Popcorn Ceiling Removal
If you live in a home with a popcorn texture on your ceiling, you’ve probably found us to help you with your popcorn ceiling removal project. Triangle homeowners have been trusting us to remove popcorn ceilings and other drywall projects for them since 1990.
If you like to do your own home improvement projects, and consider yourself a DIY expert this may seem like just another long, time-consuming weekend. You might be right unless you have asbestos in your ceiling, which isn’t rare in the houses of the popcorn ceiling era.
It takes more than drop cloths, joint compound, a scraper, and some plastic sheeting to professionally remove popcorn ceilings. One typical mistake we’re called in to repair (from a DIY project) is ceiling gouge from an overly aggressive homeowner who was tired and getting impatient. Before you start it’s hard to imagine how exhausting it is to scrape 500 square feet of crud over your head using your old putty knife.
We don’t get too far without using an asbestos test kit to get started. The number of homes that still have asbestos in their ceilings would surprise you, but thankfully it’s less and less each year. If we do find it, we have an asbestos abatement team that helps us remove the problem safely according to EPA guidelines.
Our Popcorn Ceiling Removal Process
Step one is to look very closely at the job along with the homeowner. Although people tend to throw any ceiling that isn’t a smooth ceiling into the “popcorn ceiling” bucket, acoustic ceilings offer different challenges, and some ceilings are called cottage cheese because of their appearance and some ceilings are actually stucco.
Most of the post-1990 houses that have a textured ceiling use a normal sheetrock base and then a sprayer came in and applied the popcorn ceiling texture. In these cases the popcorn removal process is straightforward but incredibly dirty, dusty, and time-consuming.
Our projects begin by setting up a plastic “bubble” to work in. Then we set up special HEPA air filters to scrub the air so that the very fine dust doesn’t sneak into the rest of your home. Obviously, ceiling fans and light fixtures are removed and we cover those holes with painter’s tape.
The actual popcorn ceiling removal process involves what looks like a garden sprayer or a small spray bottle for smaller repairs, and some warm water along with 30 years of experience, strong shoulders, and a good respirator.

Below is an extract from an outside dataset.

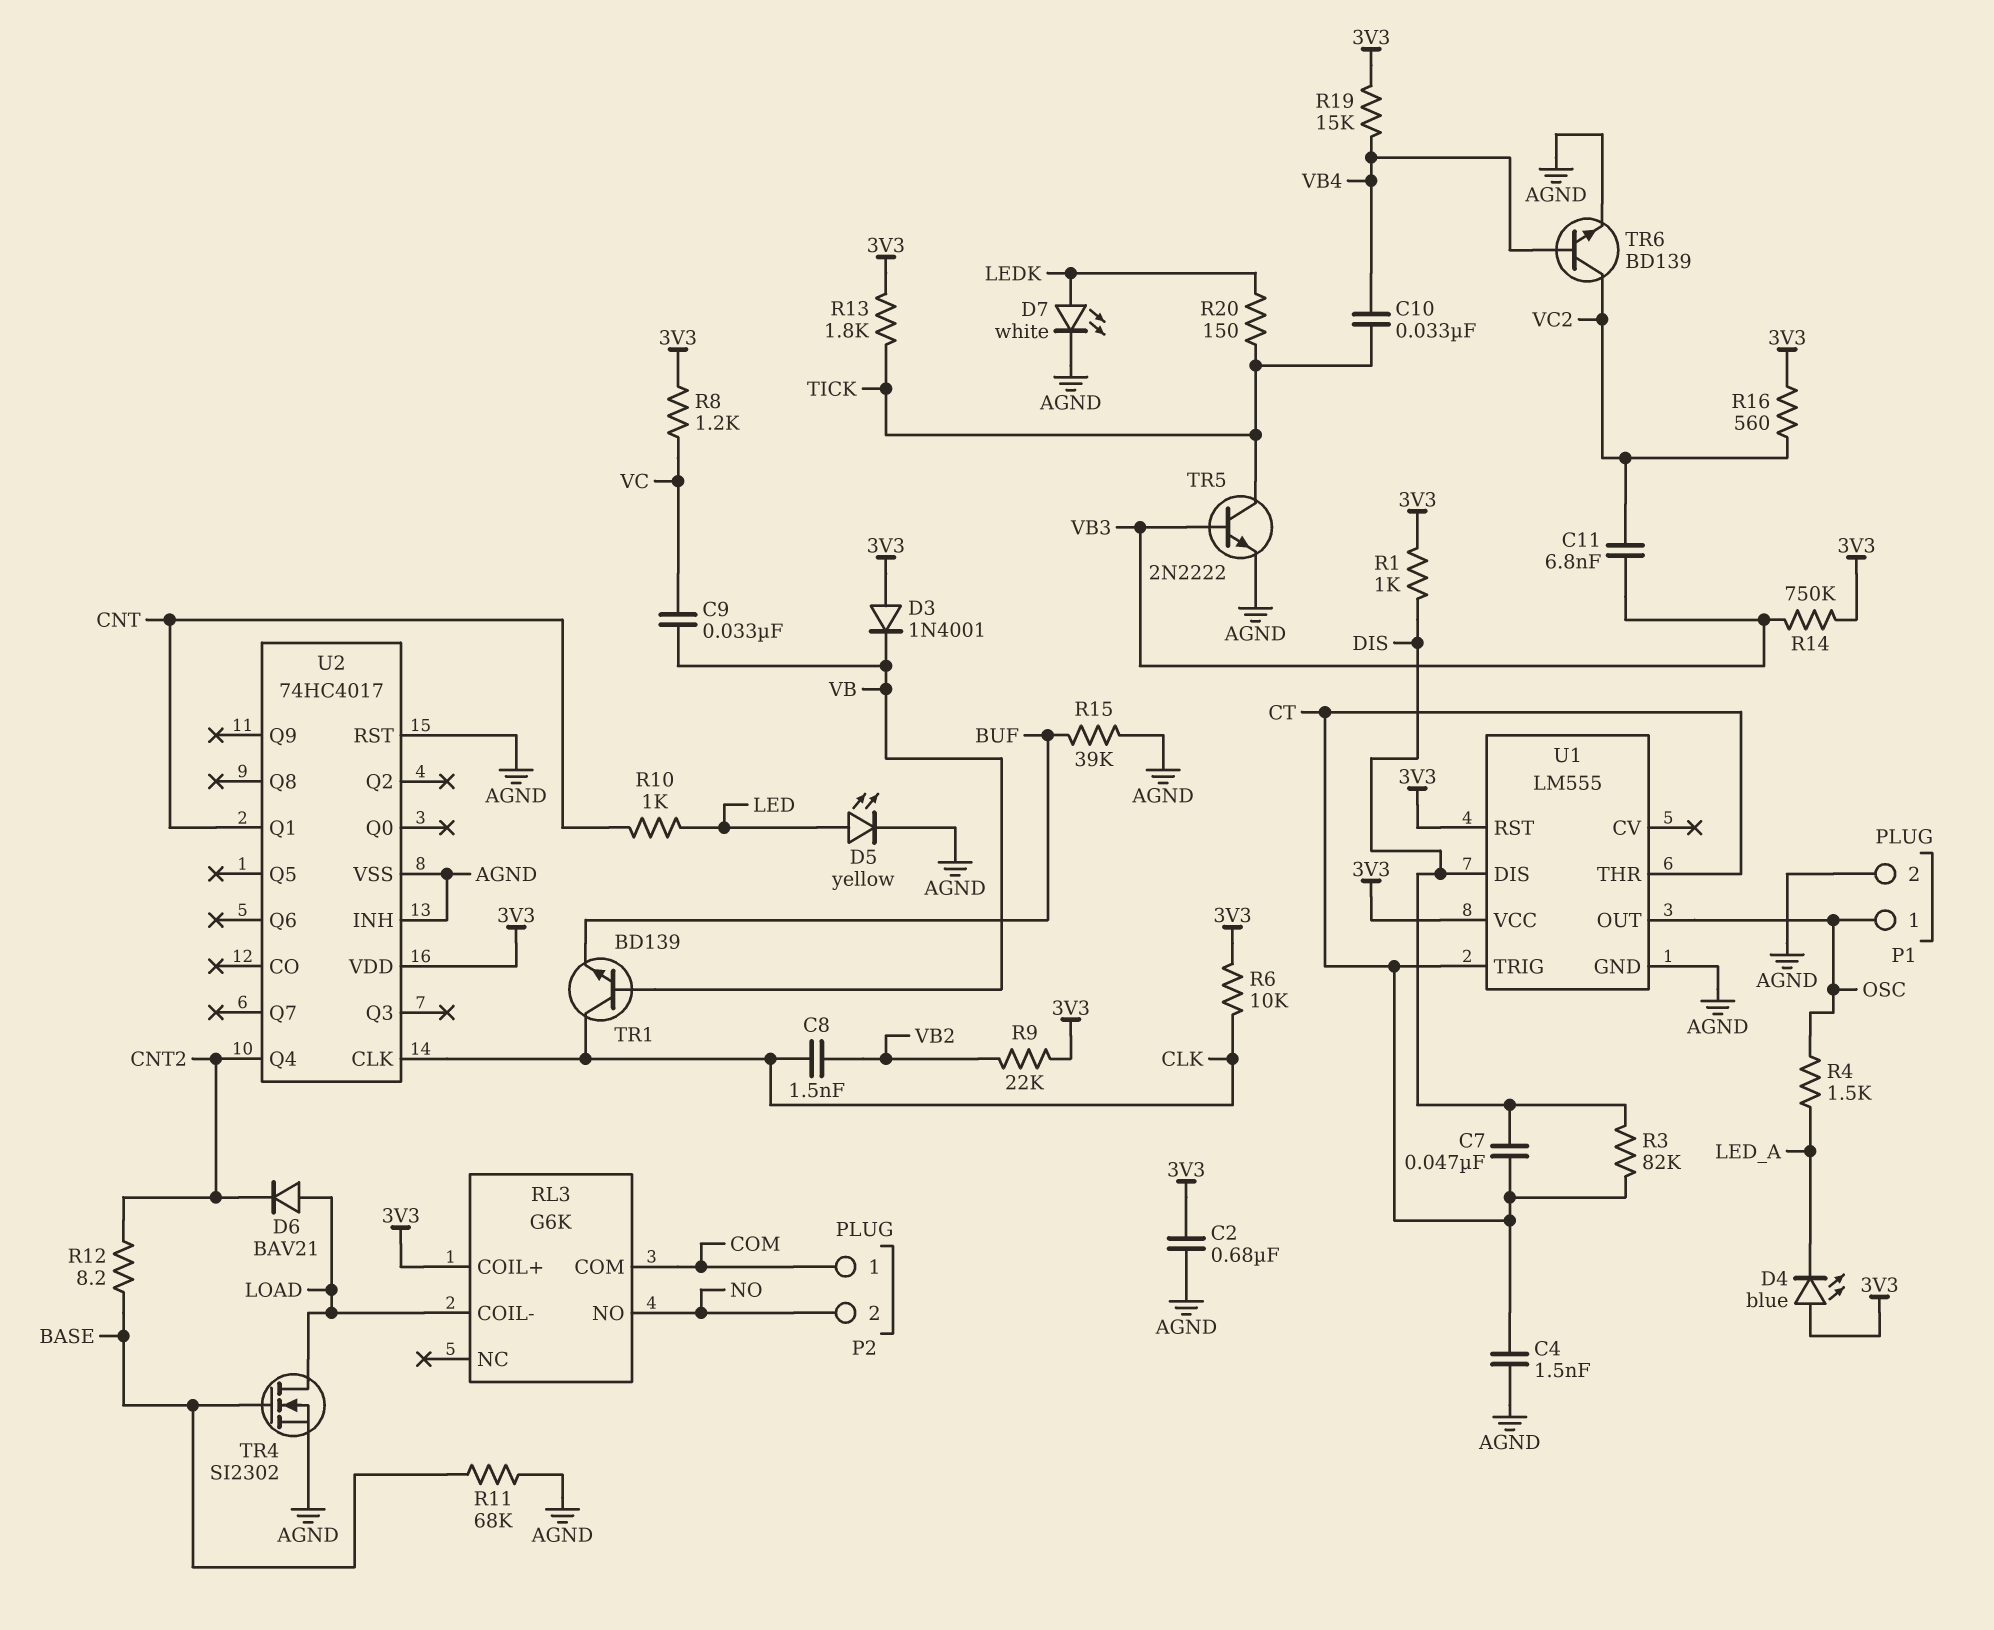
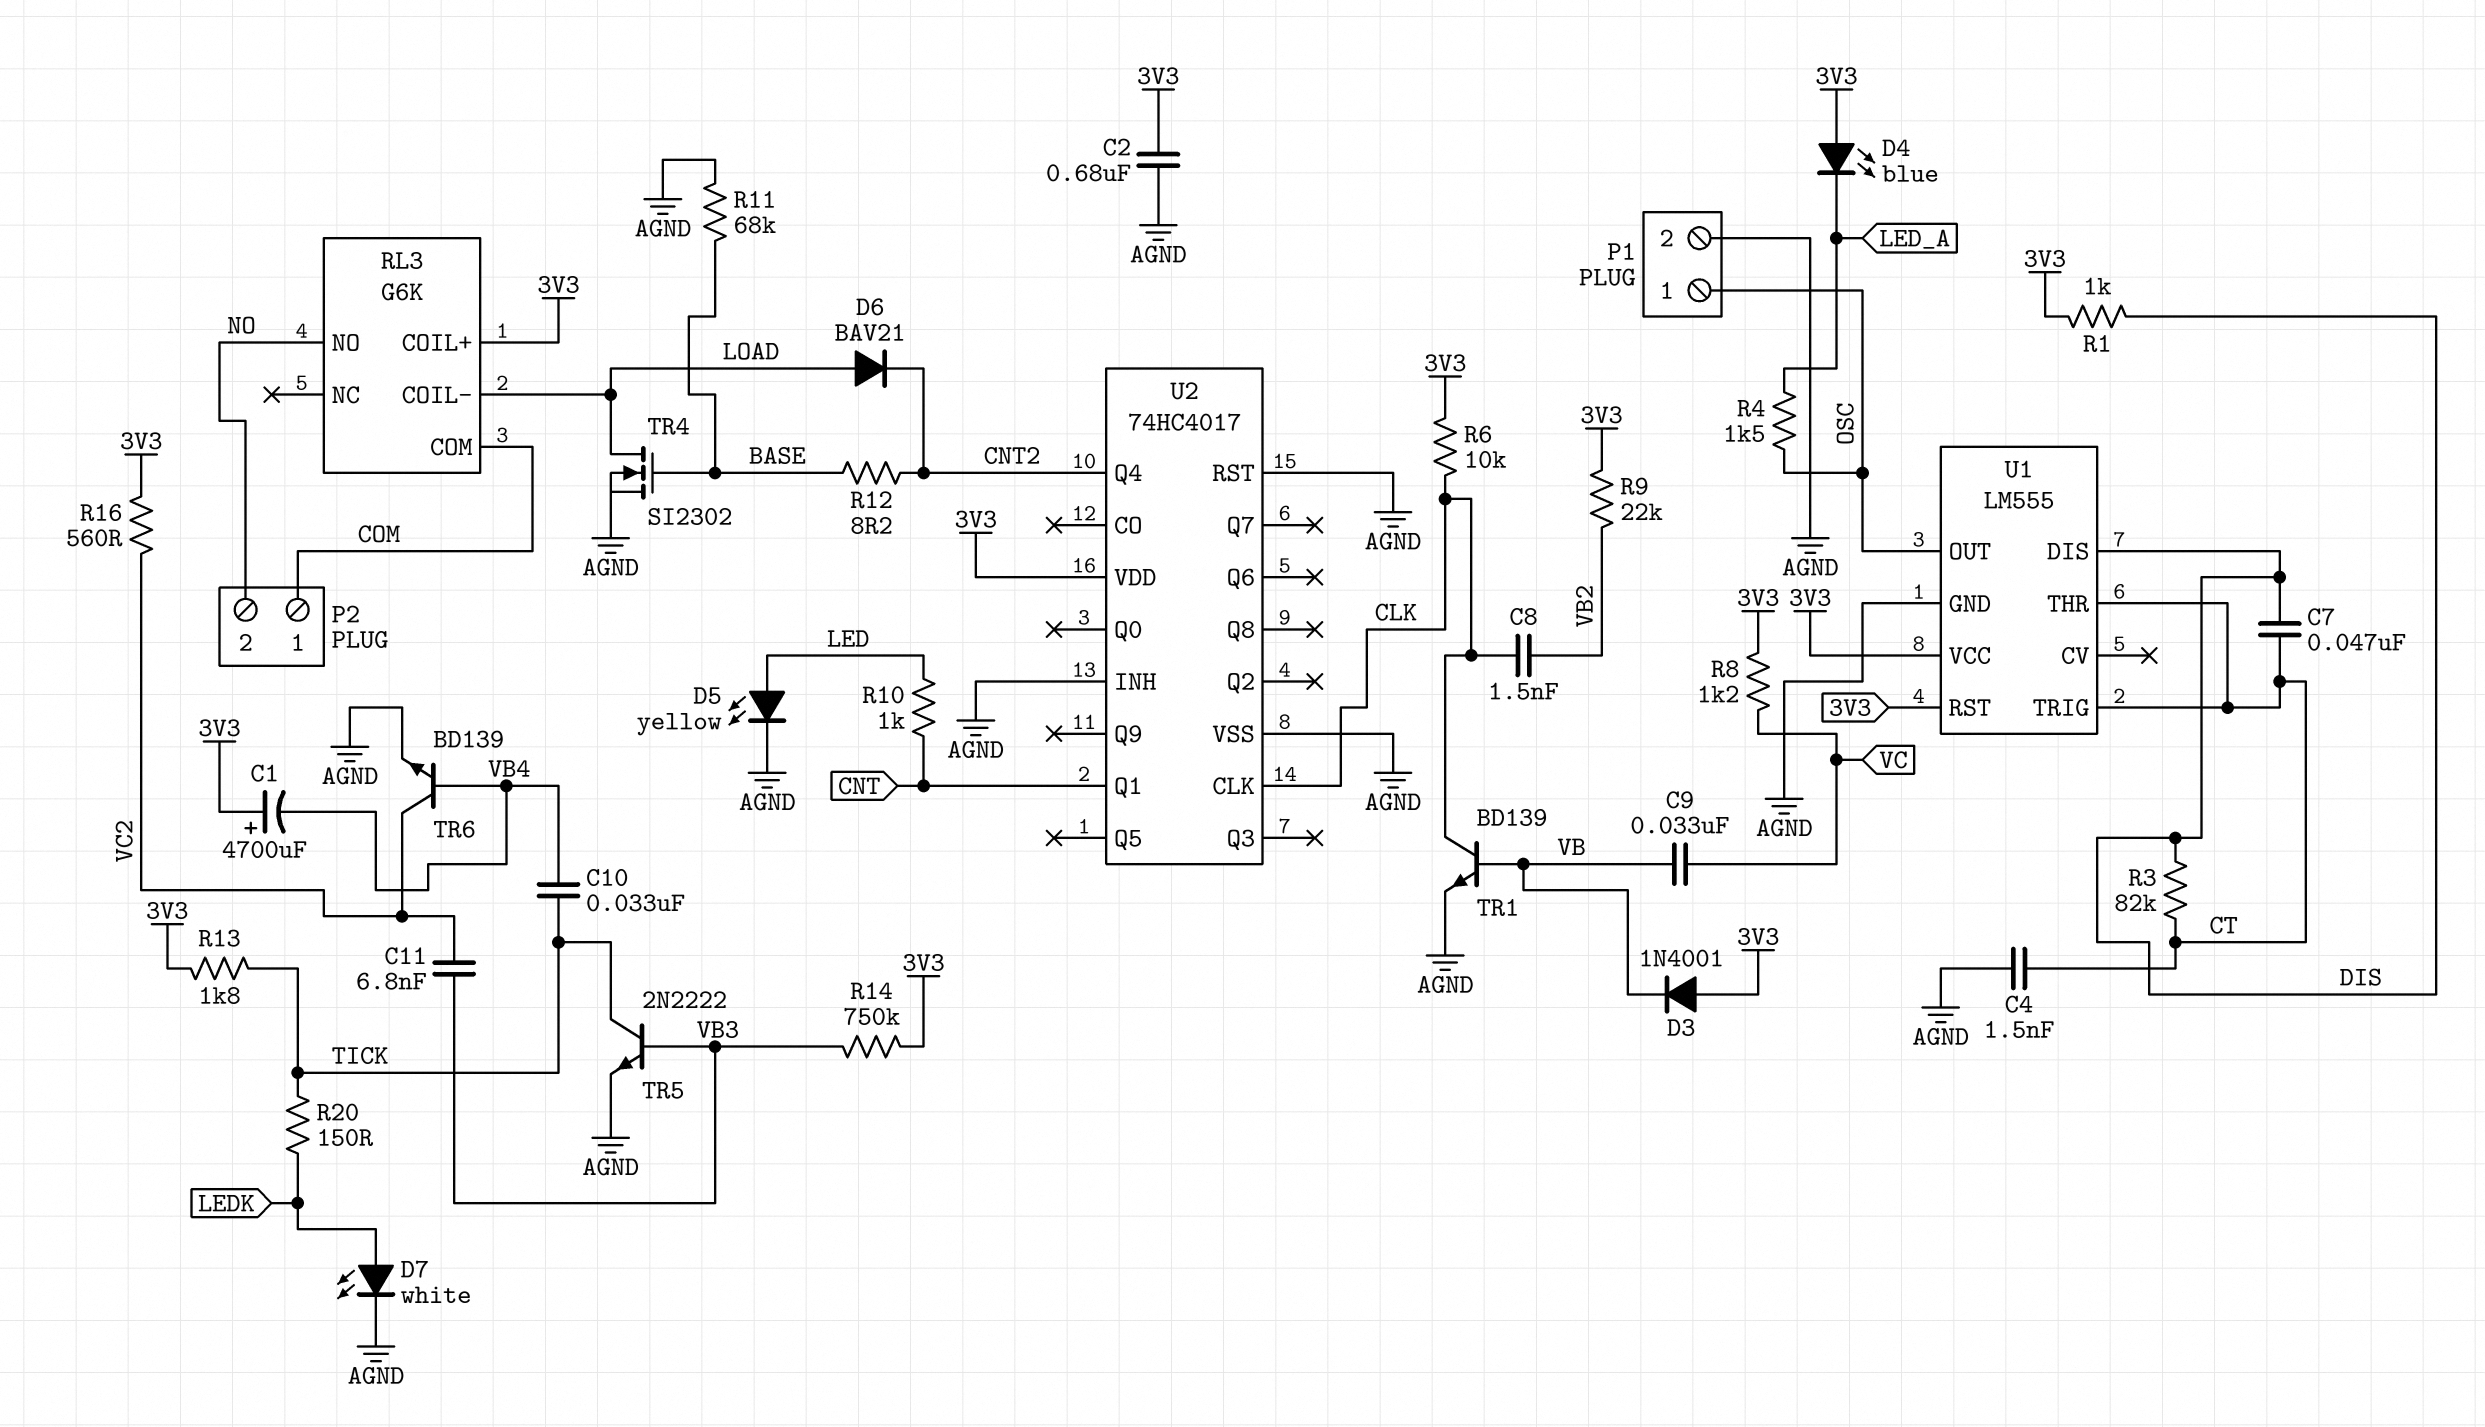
C1: none -> 4700uF (plus 3V3, minus VB4)
R15: 39k (AGND, BUF) -> none
R19: 15k (3V3, VB4) -> none
TR1: NPN BD139 (B VB, C CLK, E BUF) -> NPN BD139 (B VB, C CLK, E AGND)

If you’re in Raleigh, Cary, Apex, or any of the local towns, and see a house with that old popcorn look and want to update its interior design we can help. Honestly, sometimes even an old ceiling can look much better with a fresh coat of paint, but even the best ceiling paint can’t cover up water damage. Renovations like that should be professionally repaired. Drywall gets weak when it gets wet, the joint compound will likely start to crumble, and finally, the extra weight will start to pull the nails out causing unsightly nail pops.
Repairing even small sections with a clean skim coat can make all the difference. After refinishing the ceiling or other drywall problems, a trip to Home Depot will be a treat rather than a repair run.